#### Exercise requirements:
Write out the passage of the defamation ruling below between "Nor does the" and "[1st Cir 2006]).", inclusive, word for word.

#### Document section:
The photographs in the article are appropriately related to the subject of the article and are accompanied by accurate captions. Their inclusion was a reasonable exercise of editorial discretion (cf. Rejent v Liberation Publs., 197 AD2d 240, 243 [1st Dept 1994] [1st Dept 1994]; cf. also Ward v Klein, 10 Misc 3d 648, 653-654 [Sup Ct, NY County 2005]).
Nor does the layout of the article create a defamatory inference. Both the caption beneath the photograph of the gold ring in the print version and the text adjacent to the photograph in the online version state that no dealer was implicated in the disappearance of the ring (cf. Partridge v State of New York, 173 AD3d 86, 95 [3d Dept 2019]. Plaintiff's effort to minimize the [*2]significance of this unequivocal and effectively placed language is unavailing (see Jewell v NYP Holdings, Inc., 23 F Supp 2d 348, 366 [SD NY 1988]; cf. Stanton v Metro Corp., 438 F3d 119, 126 [1st Cir 2006]).
Plaintiff does not deny that, as the article reported, the objects at issue were seized from his brother's company, Phoenix Ancient Art, by Belgian authorities, and he failed to eliminate the possibility that the Belgian investigation, or "customs verification procedure," as he calls it, occurred upon suspicion that the objects were connected to ISIS. Indeed, in pre-publication communications with the Wall Street Journal reporter, plaintiff himself referred to the Belgian "investigation." Moreover, the inclusion in the article of certain information that plaintiff gave the reporter before publication supports the conclusion that the article was "fair" for purposes of Civil Rights Law § 74.
Plaintiff failed to establish that any potentially defamatory implication imparted by the description of the ICE investigation would have had any discernibly different impact on readers in light of the Belgian, French, and Swiss investigations that the article also described (see Greenberg v Spitzer, 155 AD3d 27, 52 [2d Dept 2017]).
In the context of the article as a whole, it was a reasonable exercise of editorial discretion to omit the minor facts that plaintiff contends are missing (see Stepanov, 120 AD3d at 36; cf. Verity v USA Today, 164 Idaho 832, 848, 436 P3d 653, 669 [Idaho 2019]).

#### Information shown:

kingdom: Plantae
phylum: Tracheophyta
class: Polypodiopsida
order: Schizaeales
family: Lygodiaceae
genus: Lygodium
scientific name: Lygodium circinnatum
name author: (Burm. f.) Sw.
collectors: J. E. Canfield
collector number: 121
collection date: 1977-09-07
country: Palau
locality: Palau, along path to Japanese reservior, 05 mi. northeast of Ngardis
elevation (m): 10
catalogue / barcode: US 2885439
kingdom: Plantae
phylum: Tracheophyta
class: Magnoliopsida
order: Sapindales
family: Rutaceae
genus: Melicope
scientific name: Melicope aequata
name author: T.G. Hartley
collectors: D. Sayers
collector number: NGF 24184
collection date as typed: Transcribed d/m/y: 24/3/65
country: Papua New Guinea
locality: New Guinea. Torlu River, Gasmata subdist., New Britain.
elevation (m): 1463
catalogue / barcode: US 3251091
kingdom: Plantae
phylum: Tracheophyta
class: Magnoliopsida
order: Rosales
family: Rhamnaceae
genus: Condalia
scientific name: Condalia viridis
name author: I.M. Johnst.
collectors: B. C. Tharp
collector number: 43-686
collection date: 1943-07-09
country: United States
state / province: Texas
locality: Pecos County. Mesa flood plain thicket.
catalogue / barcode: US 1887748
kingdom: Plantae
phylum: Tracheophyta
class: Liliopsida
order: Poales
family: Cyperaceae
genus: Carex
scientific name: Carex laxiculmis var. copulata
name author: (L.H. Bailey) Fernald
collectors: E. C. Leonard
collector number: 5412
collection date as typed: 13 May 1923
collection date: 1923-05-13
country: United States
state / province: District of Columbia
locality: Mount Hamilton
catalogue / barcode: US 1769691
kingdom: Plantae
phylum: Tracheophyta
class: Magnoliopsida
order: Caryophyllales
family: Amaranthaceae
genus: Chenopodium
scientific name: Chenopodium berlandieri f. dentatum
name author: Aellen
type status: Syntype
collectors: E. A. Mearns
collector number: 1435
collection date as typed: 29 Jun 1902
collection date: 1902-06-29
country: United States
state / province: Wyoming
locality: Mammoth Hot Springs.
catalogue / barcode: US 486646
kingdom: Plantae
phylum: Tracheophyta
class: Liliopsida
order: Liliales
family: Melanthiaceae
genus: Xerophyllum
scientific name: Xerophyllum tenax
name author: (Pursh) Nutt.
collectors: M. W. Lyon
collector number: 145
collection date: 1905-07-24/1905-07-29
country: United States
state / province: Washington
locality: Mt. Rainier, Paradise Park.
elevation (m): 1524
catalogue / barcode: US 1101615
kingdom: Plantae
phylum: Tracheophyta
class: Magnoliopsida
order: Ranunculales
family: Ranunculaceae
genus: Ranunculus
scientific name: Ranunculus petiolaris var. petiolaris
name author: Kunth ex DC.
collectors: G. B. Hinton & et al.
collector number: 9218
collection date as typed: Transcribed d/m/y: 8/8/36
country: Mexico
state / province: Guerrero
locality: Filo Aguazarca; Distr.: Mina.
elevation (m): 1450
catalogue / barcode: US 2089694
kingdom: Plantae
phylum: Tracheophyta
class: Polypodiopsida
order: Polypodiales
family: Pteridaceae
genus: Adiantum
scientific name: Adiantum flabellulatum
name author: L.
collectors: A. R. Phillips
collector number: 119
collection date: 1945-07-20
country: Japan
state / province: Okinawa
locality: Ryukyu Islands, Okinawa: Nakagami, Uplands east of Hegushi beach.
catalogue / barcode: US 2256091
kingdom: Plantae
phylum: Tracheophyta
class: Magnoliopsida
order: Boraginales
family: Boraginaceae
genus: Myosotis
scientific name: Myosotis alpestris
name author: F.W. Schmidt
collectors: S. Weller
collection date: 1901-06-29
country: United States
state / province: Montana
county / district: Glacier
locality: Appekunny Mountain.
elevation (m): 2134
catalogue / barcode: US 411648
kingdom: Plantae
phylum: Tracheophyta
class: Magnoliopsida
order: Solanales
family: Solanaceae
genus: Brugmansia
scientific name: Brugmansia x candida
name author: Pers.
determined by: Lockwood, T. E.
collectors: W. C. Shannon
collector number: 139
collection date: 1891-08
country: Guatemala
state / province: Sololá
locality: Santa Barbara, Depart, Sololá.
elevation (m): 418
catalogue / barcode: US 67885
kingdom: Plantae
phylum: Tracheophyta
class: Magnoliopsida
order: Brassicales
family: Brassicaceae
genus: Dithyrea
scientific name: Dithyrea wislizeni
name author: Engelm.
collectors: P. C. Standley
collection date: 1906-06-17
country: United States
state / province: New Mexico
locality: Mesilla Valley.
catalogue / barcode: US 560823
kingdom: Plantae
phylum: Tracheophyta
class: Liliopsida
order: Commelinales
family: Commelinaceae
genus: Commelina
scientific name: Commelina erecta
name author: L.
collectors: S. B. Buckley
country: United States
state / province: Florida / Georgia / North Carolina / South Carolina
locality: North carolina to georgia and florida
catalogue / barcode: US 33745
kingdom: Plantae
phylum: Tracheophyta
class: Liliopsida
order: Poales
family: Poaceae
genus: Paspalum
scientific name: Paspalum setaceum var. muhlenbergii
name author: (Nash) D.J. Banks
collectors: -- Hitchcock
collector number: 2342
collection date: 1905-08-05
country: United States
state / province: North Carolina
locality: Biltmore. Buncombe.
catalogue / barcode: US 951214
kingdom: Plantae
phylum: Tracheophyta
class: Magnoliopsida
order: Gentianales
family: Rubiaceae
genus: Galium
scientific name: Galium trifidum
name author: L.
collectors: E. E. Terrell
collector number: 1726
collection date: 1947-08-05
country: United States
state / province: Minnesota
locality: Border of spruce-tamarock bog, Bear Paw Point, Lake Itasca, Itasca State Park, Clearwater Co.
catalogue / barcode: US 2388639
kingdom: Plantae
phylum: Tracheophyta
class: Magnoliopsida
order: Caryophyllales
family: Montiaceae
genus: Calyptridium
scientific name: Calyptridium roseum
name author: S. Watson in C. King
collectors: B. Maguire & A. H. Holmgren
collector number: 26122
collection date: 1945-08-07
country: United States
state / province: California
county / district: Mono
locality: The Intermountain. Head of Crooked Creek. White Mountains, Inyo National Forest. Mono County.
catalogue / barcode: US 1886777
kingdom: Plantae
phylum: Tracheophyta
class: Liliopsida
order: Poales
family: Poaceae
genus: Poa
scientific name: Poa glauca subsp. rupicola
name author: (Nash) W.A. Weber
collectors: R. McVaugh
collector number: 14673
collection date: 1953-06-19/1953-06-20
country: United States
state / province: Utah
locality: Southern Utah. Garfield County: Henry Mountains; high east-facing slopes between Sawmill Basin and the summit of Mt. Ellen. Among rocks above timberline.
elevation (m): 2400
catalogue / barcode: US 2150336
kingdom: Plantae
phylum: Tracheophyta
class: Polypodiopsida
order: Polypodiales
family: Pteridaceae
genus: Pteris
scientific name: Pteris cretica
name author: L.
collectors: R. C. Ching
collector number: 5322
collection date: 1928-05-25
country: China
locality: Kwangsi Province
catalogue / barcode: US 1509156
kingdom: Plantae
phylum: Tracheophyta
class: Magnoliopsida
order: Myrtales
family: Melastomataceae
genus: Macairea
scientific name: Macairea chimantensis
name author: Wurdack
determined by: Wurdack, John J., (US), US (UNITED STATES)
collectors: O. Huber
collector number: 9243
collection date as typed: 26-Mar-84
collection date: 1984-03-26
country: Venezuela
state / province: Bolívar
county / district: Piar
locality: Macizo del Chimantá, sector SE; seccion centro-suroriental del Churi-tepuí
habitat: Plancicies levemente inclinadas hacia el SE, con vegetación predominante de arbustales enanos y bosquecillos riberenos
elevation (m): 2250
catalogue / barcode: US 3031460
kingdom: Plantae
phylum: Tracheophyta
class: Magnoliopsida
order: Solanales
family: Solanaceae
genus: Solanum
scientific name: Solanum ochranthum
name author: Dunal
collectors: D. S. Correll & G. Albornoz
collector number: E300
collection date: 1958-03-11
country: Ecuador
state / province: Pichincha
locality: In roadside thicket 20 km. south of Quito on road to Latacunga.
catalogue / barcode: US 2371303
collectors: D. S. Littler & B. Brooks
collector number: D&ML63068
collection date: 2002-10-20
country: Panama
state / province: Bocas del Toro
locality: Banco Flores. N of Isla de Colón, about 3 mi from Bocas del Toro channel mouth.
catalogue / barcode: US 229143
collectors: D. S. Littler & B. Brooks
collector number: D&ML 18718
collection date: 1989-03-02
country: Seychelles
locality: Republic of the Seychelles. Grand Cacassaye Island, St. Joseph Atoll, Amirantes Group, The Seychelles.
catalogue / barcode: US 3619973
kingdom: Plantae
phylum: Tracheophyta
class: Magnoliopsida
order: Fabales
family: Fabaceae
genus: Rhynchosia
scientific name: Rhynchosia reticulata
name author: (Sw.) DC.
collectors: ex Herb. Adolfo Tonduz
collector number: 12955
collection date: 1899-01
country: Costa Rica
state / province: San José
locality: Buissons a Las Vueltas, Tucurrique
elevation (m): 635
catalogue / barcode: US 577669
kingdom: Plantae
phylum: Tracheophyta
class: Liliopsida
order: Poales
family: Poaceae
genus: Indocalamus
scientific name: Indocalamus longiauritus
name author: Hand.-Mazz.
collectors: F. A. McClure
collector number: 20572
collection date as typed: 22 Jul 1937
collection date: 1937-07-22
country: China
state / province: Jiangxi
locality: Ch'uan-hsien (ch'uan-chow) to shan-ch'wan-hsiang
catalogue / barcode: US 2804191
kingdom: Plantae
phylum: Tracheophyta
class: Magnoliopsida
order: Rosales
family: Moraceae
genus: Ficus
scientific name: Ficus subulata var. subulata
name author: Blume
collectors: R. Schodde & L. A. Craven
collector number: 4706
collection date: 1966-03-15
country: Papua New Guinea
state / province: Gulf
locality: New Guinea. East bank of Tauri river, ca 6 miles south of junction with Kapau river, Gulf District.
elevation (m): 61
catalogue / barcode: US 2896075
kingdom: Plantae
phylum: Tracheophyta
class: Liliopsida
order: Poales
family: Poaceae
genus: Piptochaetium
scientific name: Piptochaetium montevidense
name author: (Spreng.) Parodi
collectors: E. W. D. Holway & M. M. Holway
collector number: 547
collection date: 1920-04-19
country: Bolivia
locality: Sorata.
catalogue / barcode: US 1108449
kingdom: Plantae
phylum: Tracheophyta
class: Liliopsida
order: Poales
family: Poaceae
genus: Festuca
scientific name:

#### Solution to this problem:
Nor does the layout of the article create a defamatory inference. Both the caption beneath the photograph of the gold ring in the print version and the text adjacent to the photograph in the online version state that no dealer was implicated in the disappearance of the ring (cf. Partridge v State of New York, 173 AD3d 86, 95 [3d Dept 2019]. Plaintiff's effort to minimize the [*2]significance of this unequivocal and effectively placed language is unavailing (see Jewell v NYP Holdings, Inc., 23 F Supp 2d 348, 366 [SD NY 1988]; cf. Stanton v Metro Corp., 438 F3d 119, 126 [1st Cir 2006]).